Earth Day and EGA's New Racial Equity Point of View

To Our EGA Community,

 

This Earth Day we are full of grief, rage, and exhaustion. The turmoil that our planet and communities have experienced over the past year is overwhelming, and we perpetually feel heartbroken by the systemic racism and deep inequality that has resulted in senseless violence against Black and Brown communities. We are fueled by anger as we are driven to action to seek accountability and honor the lives of Ma’Khia Bryant, Daunte Wright, Adam Toledo, Breonna Taylor, and too many others lost to the hands of white supremacist violence.

 

Throughout the pandemic, we have witnessed our members and peers across philanthropy and people in community relying on one another to remain mutually accountable for the sake of our collective health and well-being. We have seen philanthropy start to take steps to center the need to address unequal impacts on those most marginalized by our current systems and practices.

 

With this vision central to our work, EGA is debuting our organizational Racial Equity Point of View to continue to hold ourselves accountable to advancing equity in our efforts to support a just, sustainable future for all.
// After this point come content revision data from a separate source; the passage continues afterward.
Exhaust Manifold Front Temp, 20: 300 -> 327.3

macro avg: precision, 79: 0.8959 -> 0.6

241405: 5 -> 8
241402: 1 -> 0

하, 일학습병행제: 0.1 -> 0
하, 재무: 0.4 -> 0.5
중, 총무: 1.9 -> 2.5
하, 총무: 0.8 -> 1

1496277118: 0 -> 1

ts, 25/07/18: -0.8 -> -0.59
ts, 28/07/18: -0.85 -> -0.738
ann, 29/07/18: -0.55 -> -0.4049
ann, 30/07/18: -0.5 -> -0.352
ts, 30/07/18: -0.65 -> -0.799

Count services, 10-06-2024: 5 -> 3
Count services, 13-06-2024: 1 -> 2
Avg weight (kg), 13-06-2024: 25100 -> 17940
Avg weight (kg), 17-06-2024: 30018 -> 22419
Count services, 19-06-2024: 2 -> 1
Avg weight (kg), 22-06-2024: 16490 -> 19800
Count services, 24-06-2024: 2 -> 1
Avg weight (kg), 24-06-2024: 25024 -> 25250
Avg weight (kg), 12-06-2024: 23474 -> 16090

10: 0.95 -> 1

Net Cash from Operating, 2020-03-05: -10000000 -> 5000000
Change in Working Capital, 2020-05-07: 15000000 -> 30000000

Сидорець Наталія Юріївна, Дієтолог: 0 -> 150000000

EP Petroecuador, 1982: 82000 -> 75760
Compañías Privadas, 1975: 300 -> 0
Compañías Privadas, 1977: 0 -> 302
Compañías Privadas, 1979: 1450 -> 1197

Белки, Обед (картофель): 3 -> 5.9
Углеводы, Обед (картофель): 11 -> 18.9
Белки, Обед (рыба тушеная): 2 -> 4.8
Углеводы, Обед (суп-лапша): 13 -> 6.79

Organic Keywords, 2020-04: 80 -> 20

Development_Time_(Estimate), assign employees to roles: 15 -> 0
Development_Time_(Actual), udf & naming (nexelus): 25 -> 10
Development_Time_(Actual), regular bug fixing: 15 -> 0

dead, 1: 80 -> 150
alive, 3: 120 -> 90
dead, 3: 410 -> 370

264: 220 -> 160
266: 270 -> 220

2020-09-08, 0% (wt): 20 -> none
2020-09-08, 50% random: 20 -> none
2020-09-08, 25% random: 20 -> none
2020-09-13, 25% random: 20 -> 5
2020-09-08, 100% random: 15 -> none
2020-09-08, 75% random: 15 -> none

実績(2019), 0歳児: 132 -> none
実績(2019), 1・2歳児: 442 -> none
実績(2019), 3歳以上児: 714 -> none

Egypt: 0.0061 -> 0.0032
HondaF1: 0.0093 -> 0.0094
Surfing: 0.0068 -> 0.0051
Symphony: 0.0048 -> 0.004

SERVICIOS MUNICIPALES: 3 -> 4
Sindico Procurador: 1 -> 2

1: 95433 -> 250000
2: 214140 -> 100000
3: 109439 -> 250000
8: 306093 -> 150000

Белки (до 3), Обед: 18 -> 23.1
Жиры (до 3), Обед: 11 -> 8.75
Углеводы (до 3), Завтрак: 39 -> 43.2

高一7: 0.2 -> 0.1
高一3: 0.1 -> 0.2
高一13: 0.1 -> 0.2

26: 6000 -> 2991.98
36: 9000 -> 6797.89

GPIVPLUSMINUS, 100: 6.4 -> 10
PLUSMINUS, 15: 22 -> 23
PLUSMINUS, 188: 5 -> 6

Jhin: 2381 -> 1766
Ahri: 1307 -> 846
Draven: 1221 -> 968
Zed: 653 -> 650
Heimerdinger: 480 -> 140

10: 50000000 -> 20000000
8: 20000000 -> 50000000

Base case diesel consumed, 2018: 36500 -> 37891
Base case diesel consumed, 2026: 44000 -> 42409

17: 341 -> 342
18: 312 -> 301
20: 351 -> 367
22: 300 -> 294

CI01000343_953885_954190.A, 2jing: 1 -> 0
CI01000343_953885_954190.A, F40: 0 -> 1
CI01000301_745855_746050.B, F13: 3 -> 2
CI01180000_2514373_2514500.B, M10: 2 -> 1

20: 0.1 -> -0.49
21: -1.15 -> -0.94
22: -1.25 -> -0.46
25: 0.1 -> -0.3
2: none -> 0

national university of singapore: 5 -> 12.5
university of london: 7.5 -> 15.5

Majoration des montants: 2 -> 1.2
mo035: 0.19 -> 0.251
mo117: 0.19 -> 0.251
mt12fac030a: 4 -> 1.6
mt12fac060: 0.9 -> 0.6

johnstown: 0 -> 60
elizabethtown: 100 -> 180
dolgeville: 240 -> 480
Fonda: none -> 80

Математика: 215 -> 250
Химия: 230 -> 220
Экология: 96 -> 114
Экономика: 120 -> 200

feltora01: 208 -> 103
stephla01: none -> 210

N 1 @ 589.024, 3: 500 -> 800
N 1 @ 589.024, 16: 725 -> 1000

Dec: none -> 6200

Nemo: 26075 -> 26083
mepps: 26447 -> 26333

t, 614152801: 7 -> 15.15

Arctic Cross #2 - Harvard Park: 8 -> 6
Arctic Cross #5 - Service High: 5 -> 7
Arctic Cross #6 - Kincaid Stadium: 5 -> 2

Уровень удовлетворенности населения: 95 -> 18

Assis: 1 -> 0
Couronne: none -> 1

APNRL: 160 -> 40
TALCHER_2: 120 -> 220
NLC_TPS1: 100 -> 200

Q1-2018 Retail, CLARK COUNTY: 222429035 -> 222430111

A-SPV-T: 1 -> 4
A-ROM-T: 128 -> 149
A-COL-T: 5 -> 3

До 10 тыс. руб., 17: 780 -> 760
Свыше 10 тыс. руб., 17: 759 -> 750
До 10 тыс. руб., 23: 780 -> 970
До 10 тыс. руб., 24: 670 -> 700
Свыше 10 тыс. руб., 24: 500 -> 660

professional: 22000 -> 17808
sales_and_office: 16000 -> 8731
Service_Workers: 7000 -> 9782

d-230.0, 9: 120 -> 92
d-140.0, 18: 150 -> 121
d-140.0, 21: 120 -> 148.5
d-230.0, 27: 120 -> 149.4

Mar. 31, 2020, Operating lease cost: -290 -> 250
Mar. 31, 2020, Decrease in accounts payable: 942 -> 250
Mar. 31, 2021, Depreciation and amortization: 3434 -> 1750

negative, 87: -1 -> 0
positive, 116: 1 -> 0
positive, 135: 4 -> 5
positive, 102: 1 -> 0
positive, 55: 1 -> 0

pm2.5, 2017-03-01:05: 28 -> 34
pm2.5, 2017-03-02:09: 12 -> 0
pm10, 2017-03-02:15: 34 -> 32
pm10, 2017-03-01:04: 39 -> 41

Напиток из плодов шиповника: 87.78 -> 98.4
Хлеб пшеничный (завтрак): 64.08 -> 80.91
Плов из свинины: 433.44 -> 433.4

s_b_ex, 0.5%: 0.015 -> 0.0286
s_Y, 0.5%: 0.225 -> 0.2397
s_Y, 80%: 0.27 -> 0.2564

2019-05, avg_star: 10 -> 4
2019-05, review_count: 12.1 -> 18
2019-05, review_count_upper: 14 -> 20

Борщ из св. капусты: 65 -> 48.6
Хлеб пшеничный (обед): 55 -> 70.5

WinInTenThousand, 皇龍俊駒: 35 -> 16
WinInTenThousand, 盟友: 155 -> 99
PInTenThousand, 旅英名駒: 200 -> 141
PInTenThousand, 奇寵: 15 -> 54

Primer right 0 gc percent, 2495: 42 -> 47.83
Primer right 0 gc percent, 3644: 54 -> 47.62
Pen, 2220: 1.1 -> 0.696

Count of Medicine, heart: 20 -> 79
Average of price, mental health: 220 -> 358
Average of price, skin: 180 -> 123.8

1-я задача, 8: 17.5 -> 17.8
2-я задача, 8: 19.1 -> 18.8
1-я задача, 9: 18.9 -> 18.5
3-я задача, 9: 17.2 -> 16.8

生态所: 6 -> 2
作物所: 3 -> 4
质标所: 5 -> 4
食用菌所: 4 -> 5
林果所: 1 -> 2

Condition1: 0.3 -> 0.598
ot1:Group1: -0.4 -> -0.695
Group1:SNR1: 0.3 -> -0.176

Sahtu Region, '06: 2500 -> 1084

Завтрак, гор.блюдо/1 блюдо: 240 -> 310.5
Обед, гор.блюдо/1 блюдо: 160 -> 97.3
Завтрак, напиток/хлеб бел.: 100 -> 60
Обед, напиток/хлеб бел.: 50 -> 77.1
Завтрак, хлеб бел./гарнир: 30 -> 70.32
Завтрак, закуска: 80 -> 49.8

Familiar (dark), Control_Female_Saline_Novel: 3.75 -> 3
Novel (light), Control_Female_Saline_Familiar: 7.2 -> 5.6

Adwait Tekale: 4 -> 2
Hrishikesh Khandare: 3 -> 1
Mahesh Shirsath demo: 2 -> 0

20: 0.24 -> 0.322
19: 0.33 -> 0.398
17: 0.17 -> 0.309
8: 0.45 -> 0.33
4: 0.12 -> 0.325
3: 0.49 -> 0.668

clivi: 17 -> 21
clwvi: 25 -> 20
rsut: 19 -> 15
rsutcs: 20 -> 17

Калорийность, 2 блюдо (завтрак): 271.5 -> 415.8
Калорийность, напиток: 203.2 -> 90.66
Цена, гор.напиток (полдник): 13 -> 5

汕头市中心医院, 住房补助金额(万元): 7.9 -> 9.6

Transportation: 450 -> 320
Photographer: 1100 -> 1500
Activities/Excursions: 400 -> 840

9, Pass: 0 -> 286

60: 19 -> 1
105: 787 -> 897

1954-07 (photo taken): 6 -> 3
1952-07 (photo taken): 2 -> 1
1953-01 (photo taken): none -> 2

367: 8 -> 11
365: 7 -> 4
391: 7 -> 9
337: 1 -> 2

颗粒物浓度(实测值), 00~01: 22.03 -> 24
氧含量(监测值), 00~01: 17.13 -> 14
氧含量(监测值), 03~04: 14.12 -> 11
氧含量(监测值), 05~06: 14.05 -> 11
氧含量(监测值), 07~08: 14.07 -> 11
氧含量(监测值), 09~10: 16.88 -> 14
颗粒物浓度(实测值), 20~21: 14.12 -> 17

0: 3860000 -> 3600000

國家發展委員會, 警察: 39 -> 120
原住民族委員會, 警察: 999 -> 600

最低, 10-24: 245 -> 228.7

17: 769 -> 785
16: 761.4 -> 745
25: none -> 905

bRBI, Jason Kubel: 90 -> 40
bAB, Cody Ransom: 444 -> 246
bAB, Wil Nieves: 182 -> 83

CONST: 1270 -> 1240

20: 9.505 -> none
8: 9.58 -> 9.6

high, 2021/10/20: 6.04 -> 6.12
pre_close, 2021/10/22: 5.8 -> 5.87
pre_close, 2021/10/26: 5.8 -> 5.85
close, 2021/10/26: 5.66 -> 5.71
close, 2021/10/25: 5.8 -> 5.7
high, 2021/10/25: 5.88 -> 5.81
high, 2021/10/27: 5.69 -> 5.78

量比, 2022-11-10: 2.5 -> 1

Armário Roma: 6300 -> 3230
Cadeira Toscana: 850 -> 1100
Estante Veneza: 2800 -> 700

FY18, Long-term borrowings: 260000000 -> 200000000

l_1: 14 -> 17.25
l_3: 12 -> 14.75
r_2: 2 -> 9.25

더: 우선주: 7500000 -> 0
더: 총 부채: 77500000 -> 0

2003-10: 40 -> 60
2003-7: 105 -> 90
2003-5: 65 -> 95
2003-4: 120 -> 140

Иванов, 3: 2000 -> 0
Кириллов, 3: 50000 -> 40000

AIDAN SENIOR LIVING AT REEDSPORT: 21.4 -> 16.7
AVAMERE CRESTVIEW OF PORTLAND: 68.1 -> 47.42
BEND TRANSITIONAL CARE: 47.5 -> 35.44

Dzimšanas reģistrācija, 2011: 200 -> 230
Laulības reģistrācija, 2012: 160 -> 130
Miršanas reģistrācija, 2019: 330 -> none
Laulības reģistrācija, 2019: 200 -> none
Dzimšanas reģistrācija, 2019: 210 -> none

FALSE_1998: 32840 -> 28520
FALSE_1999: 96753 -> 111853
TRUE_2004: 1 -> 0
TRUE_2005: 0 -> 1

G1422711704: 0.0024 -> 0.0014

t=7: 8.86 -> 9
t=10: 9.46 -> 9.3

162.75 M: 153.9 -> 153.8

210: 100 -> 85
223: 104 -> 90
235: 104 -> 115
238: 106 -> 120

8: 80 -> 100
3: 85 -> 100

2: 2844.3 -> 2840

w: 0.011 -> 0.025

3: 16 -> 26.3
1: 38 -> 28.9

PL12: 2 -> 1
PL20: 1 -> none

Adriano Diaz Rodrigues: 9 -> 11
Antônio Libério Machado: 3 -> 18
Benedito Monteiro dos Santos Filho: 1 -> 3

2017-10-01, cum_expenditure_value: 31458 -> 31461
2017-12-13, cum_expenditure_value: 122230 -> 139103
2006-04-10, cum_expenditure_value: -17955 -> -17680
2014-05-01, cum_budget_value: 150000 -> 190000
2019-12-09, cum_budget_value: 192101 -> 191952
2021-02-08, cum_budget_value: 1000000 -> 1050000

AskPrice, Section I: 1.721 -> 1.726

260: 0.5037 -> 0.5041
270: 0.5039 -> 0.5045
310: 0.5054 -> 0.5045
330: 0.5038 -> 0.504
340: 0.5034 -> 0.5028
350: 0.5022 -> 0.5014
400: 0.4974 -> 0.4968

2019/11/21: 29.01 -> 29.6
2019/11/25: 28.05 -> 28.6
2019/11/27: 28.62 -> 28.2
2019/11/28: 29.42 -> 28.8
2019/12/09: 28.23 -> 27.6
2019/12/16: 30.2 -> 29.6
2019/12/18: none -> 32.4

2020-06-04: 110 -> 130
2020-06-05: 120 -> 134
Passed by the EGA Board in March of 2021, this document is an affirmation of our collective commitment as a Board, staff, membership, and institution. In sharing this Point of View document, we understand we will experience clear milestones in our work to address the historic and systemic imbalance of power, and plan for this Point of View to continually evolve, shift, and expand as we engage more deeply. We encourage you to view the document and join us in this journey to continue to expand our work to hold equity and the environment at its intersection.

 

Hearing the tragedy of Daunte Wright brought those of us from the Bay Area immediately back to January 2009 and the murder of Oscar Grant. The story of an officer’s gun being confused for a taser was all too familiar. Black Lives Matter co-founder Alicia Garza has said that Oscar Grant sparked the BLM movement. The systematic racism that killed Oscar Grant has not changed.

 

As so many leaders have reminded us in the past 48 hours, if our systems were truly just, we would not be surprised by the verdict in the Derek Chauvin trial. If our systems were truly just, George Floyd would still be with us today. And if our systems were truly just, we would not be grieving the life of Ma’Khia Bryant just moments after the trial had concluded. We are constantly re-committing to the importance of continuing to fight for racial justice at every moment.

 

This week Dr. Taylor hosted her New Horizons in Conservation Conference and I saw the future of the environmental movement. There is still so much deep work and reckoning that is required of us, but at EGA we are pledging to listen, learn, and try. We look forward to gathering for the Fall Retreat this October to learn about, acknowledge, and address the history of structural racism in the fiber of our society and the origins of the environmental movement, rooted by the significance of gathering centering Montgomery, Alabama.